Exec's testimony met by phrases like 'sham,' 'killing machines'

David Shepardson / Detroit News Washington Bureau

Washington -- Tuesday's day-long House hearing on Toyota's safety recalls was part circus and part endurance test, punctuated by tears and vitriol.

And it was just the opening round of three hearings planned over the next week, including a House hearing today at which Toyota Motor Corp. President Akio Toyoda is to be questioned.

About 200 dealers and others held a press conference and rallied on Capitol Hill before Tuesday's hearing, warning Congress against conducting a "witch hunt." Some dealers said their sales are down 30 percent to 50 percent because of the cascade of bad publicity from multiple recalls.

"How did we suddenly overnight become the villain? I don't get it," said Houston-area dealer Paul Atkinson.

Toyota Motor Sales USA chief Jim Lentz and his entourage arrived in two recalled -- but repaired -- Toyota Highlanders provided by a Virginia dealer. Dozens of Capitol Police escorted Lentz and his party, and tried to keep reporters at bay.

Lentz sat in the hearing room, from noon until he finished testifying shortly before 5 p.m., without a bite or a break.

"We stubbed our toe," he said. "We lost sight of our customers."

At least 200 reporters, camera crews and photographers from around the world swarmed the hearing.

They included dozens of Japanese reporters and camera crews -- some of whom ran after the hearing's presiding member, Rep. Bart Stupak, D-Menominee, as he left to vote on the House floor during a brief recess.

It might not be the last time he gets chased: Stupak said he would likely have several more Toyota hearings.

The crush of international media was larger than crowds for 2008 congressional testimony of Detroit's Big Three CEOs.

About 30 blind visitors -- many with guide dogs -- were in the building for a meeting and filled the crushed hallway along with Japanese TV crews and hundreds of others who couldn't get inside the hearing.

The pummeling that Toyota has suffered, in coverage of its recalls and in vehicle sales, extended to the hearing room.

Rep.

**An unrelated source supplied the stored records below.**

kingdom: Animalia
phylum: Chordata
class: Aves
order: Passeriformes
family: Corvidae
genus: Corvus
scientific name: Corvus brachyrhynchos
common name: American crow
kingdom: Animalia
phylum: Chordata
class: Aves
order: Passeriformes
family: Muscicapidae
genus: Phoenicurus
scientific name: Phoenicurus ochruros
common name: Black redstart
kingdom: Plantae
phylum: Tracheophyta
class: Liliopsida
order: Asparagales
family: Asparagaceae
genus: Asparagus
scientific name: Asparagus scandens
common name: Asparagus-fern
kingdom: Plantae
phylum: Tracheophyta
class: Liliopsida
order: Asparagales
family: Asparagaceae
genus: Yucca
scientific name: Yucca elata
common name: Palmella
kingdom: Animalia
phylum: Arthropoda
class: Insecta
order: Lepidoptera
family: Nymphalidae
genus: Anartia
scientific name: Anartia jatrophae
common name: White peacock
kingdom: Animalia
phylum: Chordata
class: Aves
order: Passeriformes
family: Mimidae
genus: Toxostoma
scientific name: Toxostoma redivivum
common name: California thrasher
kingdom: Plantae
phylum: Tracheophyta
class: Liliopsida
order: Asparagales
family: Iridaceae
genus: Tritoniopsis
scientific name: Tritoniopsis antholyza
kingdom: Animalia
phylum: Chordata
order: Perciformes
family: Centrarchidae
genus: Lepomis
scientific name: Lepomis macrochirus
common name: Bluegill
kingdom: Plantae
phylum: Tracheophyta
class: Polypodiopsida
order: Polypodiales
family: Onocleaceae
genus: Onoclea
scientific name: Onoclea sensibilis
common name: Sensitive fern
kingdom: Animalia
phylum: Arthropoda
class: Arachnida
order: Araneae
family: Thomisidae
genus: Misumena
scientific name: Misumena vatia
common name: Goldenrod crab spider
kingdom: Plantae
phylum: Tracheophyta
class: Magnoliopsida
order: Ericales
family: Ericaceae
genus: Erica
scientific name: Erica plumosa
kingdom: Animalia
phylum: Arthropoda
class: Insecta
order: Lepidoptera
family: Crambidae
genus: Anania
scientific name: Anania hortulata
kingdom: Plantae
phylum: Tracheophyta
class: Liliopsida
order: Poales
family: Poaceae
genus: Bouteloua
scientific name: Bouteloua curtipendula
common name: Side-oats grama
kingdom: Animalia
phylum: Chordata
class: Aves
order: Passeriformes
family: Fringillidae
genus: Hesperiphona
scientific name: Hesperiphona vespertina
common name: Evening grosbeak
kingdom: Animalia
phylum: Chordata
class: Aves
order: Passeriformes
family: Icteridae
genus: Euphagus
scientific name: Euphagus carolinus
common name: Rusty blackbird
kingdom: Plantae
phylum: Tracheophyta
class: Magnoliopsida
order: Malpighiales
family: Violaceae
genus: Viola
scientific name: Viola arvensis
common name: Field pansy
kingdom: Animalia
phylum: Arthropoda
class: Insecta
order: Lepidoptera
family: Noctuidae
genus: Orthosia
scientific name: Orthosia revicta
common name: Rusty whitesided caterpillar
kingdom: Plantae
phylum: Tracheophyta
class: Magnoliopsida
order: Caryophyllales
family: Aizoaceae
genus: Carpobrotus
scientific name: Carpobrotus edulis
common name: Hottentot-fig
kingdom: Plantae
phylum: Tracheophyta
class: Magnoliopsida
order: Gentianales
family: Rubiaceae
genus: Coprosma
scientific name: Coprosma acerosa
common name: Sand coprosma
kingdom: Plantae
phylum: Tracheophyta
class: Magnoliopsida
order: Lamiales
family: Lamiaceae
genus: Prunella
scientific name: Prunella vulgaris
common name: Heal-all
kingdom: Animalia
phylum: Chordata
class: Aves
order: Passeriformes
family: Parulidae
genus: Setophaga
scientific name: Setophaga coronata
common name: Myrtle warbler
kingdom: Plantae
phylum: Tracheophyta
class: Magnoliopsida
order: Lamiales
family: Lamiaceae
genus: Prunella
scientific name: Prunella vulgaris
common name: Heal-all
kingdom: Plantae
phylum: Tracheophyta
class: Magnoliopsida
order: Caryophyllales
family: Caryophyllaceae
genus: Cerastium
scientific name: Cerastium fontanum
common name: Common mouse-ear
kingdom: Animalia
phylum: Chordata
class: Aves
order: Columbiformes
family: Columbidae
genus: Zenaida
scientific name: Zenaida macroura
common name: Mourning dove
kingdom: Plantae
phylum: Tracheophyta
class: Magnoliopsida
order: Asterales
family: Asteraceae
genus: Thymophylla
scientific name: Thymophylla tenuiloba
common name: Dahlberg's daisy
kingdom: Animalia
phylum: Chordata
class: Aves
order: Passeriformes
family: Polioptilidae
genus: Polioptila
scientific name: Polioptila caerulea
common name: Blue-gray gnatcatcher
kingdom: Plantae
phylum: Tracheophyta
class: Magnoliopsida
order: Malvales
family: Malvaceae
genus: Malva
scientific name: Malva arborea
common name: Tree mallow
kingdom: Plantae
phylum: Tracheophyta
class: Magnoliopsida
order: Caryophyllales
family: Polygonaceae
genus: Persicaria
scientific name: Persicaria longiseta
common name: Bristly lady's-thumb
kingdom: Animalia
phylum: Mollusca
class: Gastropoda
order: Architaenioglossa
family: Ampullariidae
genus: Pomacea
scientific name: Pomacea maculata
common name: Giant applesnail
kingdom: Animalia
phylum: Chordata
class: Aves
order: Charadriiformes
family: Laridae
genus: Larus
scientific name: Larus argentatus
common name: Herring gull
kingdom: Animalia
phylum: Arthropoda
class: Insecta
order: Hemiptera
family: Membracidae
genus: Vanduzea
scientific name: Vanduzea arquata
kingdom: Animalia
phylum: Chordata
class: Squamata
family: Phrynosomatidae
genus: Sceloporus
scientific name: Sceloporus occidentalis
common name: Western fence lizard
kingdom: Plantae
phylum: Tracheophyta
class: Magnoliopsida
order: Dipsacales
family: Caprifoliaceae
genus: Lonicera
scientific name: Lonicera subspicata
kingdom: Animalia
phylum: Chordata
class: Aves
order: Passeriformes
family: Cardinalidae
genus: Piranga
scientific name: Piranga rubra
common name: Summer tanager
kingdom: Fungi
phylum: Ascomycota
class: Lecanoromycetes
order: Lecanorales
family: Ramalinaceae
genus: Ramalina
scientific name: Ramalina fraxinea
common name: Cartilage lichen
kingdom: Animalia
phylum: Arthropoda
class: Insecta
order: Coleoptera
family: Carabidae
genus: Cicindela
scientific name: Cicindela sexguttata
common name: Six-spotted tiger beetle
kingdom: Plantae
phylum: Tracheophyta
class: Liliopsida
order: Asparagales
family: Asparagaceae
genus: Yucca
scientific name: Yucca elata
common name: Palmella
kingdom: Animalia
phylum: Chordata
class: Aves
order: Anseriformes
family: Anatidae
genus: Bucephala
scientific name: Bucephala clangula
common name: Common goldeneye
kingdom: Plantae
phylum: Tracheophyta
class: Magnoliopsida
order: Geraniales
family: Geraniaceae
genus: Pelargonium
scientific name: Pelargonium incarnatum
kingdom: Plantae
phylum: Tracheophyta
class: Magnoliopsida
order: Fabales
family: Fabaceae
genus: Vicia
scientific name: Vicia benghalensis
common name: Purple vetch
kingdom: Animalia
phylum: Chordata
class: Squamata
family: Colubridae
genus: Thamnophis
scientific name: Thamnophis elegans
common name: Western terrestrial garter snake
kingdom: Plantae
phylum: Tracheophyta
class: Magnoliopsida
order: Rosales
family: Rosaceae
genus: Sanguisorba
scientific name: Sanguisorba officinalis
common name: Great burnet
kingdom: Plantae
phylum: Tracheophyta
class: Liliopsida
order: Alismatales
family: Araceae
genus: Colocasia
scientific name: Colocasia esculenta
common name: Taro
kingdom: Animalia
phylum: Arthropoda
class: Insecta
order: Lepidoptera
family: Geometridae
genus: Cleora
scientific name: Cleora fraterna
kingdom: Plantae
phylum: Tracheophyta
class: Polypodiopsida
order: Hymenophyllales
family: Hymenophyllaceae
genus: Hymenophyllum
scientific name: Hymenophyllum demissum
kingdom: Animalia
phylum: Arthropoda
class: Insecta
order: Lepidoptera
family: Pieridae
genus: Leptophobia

Bobby Rush, D-Ill. called Toyotas "literal killing machines."

A shaken Lentz fought back tears when he talked about his brother's death two decades ago in a car accident.

"I know what those families go through," he said. The government has received reports of 34 fatalities alleged to have been a result of runaway Toyotas.

Tears also were shed by a Tennessee woman who survived a harrowing accident in a runaway Lexus, and by safety advocate Sean Kane. Both testified.

Rep. Diana DeGette, D-Colo., said she owned three Toyota vehicles, including a 1988 Camry in which she brought home her newborn daughter. The daughter, now 20, drives that car today and another daughter will drive a Camry when she gets her license in a couple of months.

"Let's make sure these cars are safe for all American teenagers and adults to drive," DeGette said.